:: SUPPLIED RECORDS ::
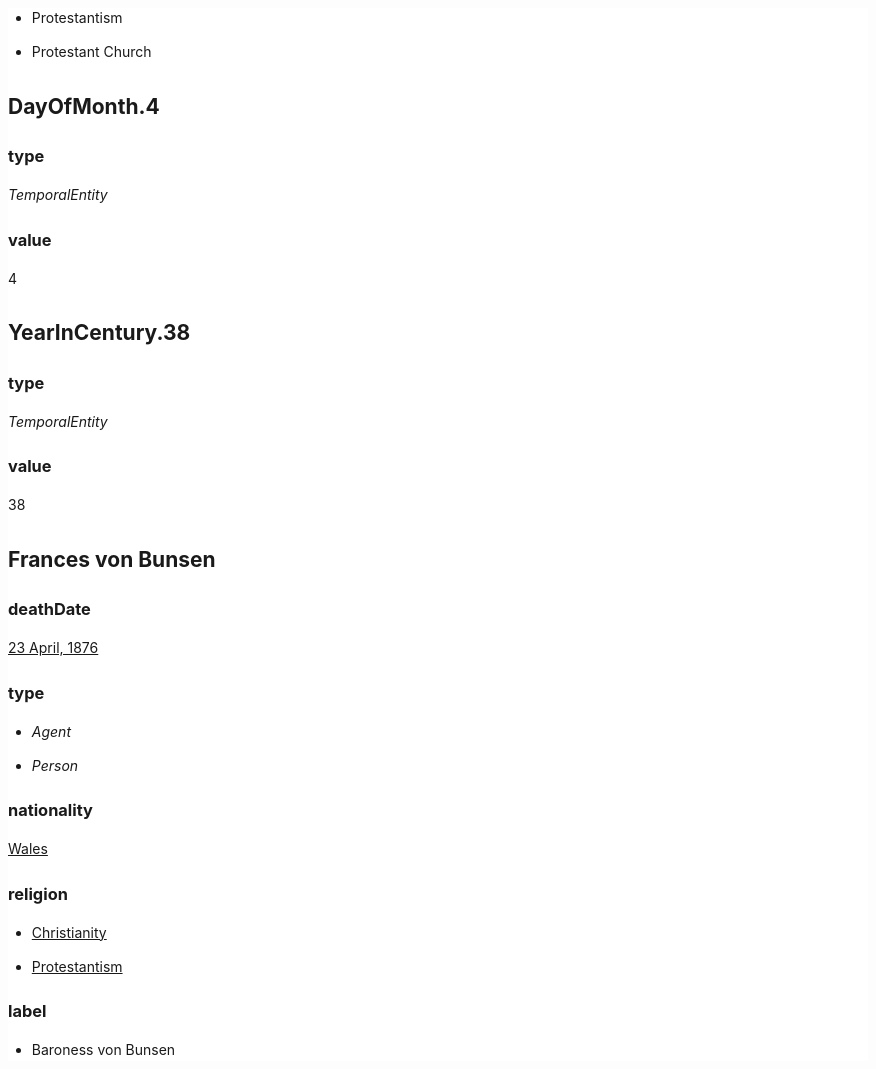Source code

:  - Protestantism

 - Protestant Church

## DayOfMonth.4

### type


*TemporalEntity*

### value


4

## YearInCentury.38

### type


*TemporalEntity*

### value


38

## Frances von Bunsen

### deathDate


[23 April, 1876](#23-April-1876)

### type

 - *Agent*

 - *Person*

### nationality


[Wales](#Wales)

### religion

 - [Christianity](#Christianity)

 - [Protestantism](#Protestantism)

### label

 - Baroness von Bunsen
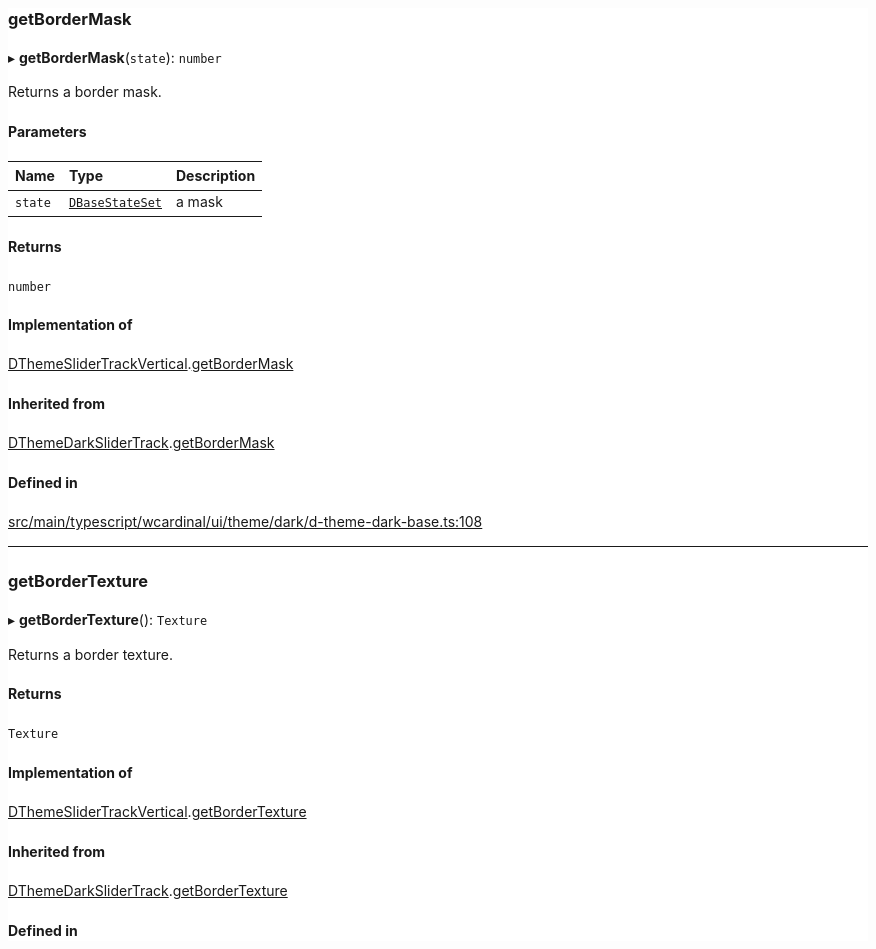 ### getBorderMask

▸ **getBorderMask**(`state`): `number`

Returns a border mask.

#### Parameters

| Name | Type | Description |
| :------ | :------ | :------ |
| `state` | [`DBaseStateSet`](../interfaces/DBaseStateSet.md) | a mask |

#### Returns

`number`

#### Implementation of

[DThemeSliderTrackVertical](../interfaces/DThemeSliderTrackVertical.md).[getBorderMask](../interfaces/DThemeSliderTrackVertical.md#getbordermask)

#### Inherited from

[DThemeDarkSliderTrack](DThemeDarkSliderTrack.md).[getBorderMask](DThemeDarkSliderTrack.md#getbordermask)

#### Defined in

[src/main/typescript/wcardinal/ui/theme/dark/d-theme-dark-base.ts:108](https://github.com/winter-cardinal/winter-cardinal-ui/blob/v0.414.0/src/main/typescript/wcardinal/ui/theme/dark/d-theme-dark-base.ts#L108)

___

### getBorderTexture

▸ **getBorderTexture**(): `Texture`

Returns a border texture.

#### Returns

`Texture`

#### Implementation of

[DThemeSliderTrackVertical](../interfaces/DThemeSliderTrackVertical.md).[getBorderTexture](../interfaces/DThemeSliderTrackVertical.md#getbordertexture)

#### Inherited from

[DThemeDarkSliderTrack](DThemeDarkSliderTrack.md).[getBorderTexture](DThemeDarkSliderTrack.md#getbordertexture)

#### Defined in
:::
__WHAT THIS TASK INVOLVES__
Copy every line from the entries that contains the word "DThemeSliderTrackVertical".

__THE COMPLETED TASK__
[DThemeSliderTrackVertical](../interfaces/DThemeSliderTrackVertical.md).[getBorderMask](../interfaces/DThemeSliderTrackVertical.md#getbordermask)
[DThemeSliderTrackVertical](../interfaces/DThemeSliderTrackVertical.md).[getBorderTexture](../interfaces/DThemeSliderTrackVertical.md#getbordertexture)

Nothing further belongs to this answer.